◆ **ASSIGNED TASK 1**
Write out, word for word, the part of the vacuum holder patent excerpt starting at "Additional objects, advantages" and ending at "the appended claims.".
◆ **ASSIGNED TASK 2**
Pick up the vacuum holder patent excerpt after its final sentence and carry it forward.

◆ **EXERCISE TEXT**
Additional objects, advantages and novel features of the invention will be set forth in part in the description that follows, and in part will become apparent to those skilled in the art upon examination of the following or may be learned by practice of the invention. The objects and advantages of the invention may be realized and attained by means of the instrumentalities and combinations particularly pointed out in the appended claims.
FIG. 1A is a cross-sectional schematic of the operation of an adaptable vacuum holder;
FIGS. 1B-1E are a series of cross-sectional schematics showing the operation of an adaptable vacuum holder with a workpiece in place;
FIG. 2A is a top schematic view of the lines of connection for an embodiment with a rectangular layout of multiple independent rows;
FIG. 2B is a top schematic view of the lines of connection for an embodiment with a rectangular layout of multiply interconnected rows;
FIG. 2C is a top schematic view of the lines of connection for an embodiment with a rectangular layout of diagonally interconnected rows;
FIG. 2D is a top schematic view of the lines of connection for an embodiment with a circular layout of multiply interconnected radial rows;
FIG. 2E is a top schematic view of the lines of connection for an embodiment with a circular layout multiple suction openings per connection;
FIG. 3A is a cross-sectional view of the preferred embodiment;
FIG. 3B is a cross-sectional view of the preferred embodiment with a workpiece;
FIG. 4 is a top detailed view of the gasket of the preferred embodiment;
FIG. 5A is a longitudinal sectional view of a prior art vacuum table; and
FIG. 5B is a fragmentary, exploded view of the vacuum table of FIG. 5A.

◆ **EXTRACTED INFORMATION**

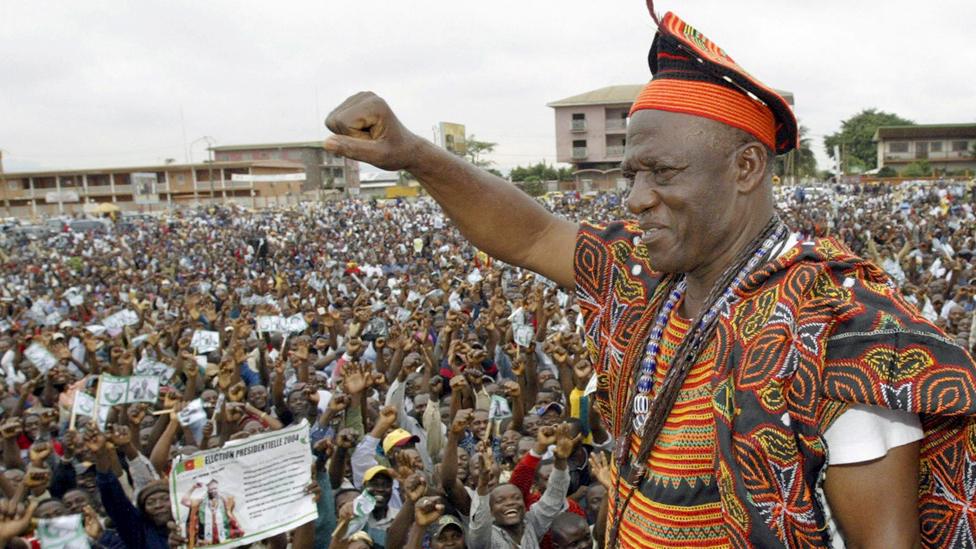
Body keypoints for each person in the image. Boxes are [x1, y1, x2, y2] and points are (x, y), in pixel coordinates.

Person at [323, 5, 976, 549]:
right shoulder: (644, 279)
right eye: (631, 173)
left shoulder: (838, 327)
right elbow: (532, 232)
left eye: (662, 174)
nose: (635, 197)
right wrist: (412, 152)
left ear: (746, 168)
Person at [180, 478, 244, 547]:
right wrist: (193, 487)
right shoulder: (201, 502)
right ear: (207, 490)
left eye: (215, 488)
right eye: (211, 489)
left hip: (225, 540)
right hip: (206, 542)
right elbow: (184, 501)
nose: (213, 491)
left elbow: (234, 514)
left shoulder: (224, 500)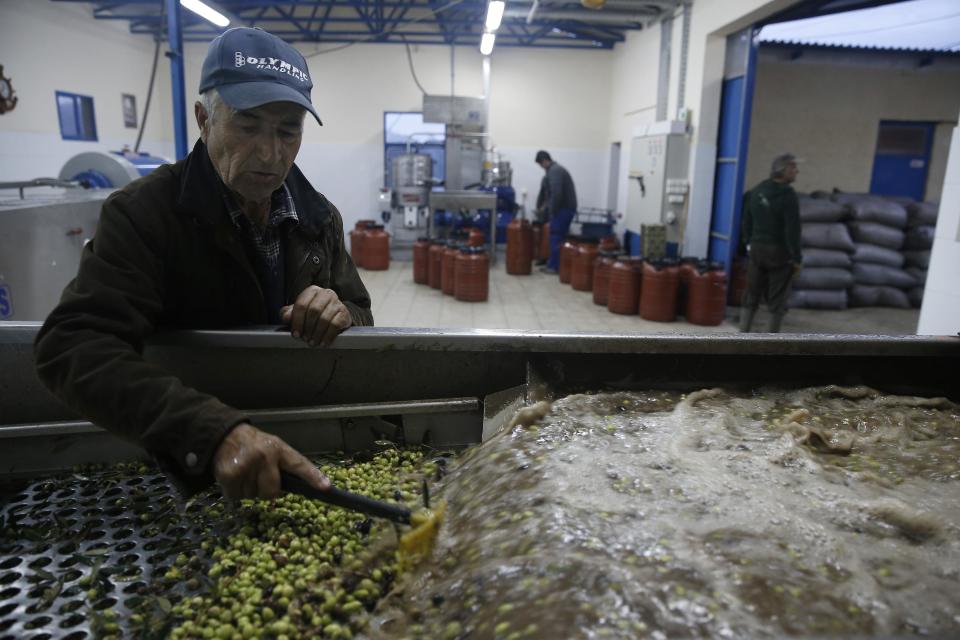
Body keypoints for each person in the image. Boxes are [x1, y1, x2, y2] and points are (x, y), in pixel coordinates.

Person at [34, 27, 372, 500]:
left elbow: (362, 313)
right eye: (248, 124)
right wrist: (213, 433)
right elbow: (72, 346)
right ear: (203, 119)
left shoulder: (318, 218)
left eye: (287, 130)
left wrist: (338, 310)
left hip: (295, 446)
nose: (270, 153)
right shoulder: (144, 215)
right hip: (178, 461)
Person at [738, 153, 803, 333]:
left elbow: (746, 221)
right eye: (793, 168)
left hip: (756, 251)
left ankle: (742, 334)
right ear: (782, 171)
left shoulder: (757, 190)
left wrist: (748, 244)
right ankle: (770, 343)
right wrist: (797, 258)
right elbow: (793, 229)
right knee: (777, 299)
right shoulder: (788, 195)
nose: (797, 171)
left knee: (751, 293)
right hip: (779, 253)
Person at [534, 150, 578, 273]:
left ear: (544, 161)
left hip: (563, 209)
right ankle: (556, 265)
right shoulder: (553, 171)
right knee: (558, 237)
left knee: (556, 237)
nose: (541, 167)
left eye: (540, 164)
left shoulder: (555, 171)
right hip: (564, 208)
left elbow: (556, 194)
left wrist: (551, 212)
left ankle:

◆ **ANSWER SPACE 1**
Additional objects, advantages and novel features of the invention will be set forth in part in the description that follows, and in part will become apparent to those skilled in the art upon examination of the following or may be learned by practice of the invention. The objects and advantages of the invention may be realized and attained by means of the instrumentalities and combinations particularly pointed out in the appended claims.

◆ **ANSWER SPACE 2**
The Preferred Embodiment of the Adaptable Vacuum Holder Concept
A schematic illustration of the construction and operation of the present invention is shown in FIG. 1. An adaptable vacuum surface 101 comprises a workpiece support surface 103 which may be a planar or cylindrical surface, or in general any surface capable of supporting a workpiece 133 (shown in FIGS. 1B-1E) through a suction force at a plurality of suction openings 105 to 109 located on surface 103. A plumbing system 113 is capable of communicating vacuum from a conventional vacuum source 135 attached via a vacuum tube 137 and vacuum port 111 to suction openings 105 to 109. Plumbing system 113 comprises a series chambers 114 to 118 with interconnecting channels 119 to 122, flow valves 123 to 126 between adjacent chambers, and vacuum bores 127 to 131 connecting each chamber 114 to 118 to workpiece support surface 103. The valves can be either in a closed state, shown schematically by valves 123 to 126 in FIG. 1A, or in an open state, shown schematically by valves 123 to 125 in FIG. 1E. Thus each interconnecting channel and valve combination forms a passageway between chambers that can be controlled to be connecting or not connecting adjacent chambers along a line of connection. Closed valves prohibit the flow of ambient air external into vacuum surface 101 towards the vacuum source. Open valves that are adjacent to port 111 or form an unbroken chain of open valves leading to port 111 will draw ambient air into the vacuum system, providing suction at the appropriately associated suction openings. The application of suction is thus limited to a sequence of openings connected through open valves to the vacuum source.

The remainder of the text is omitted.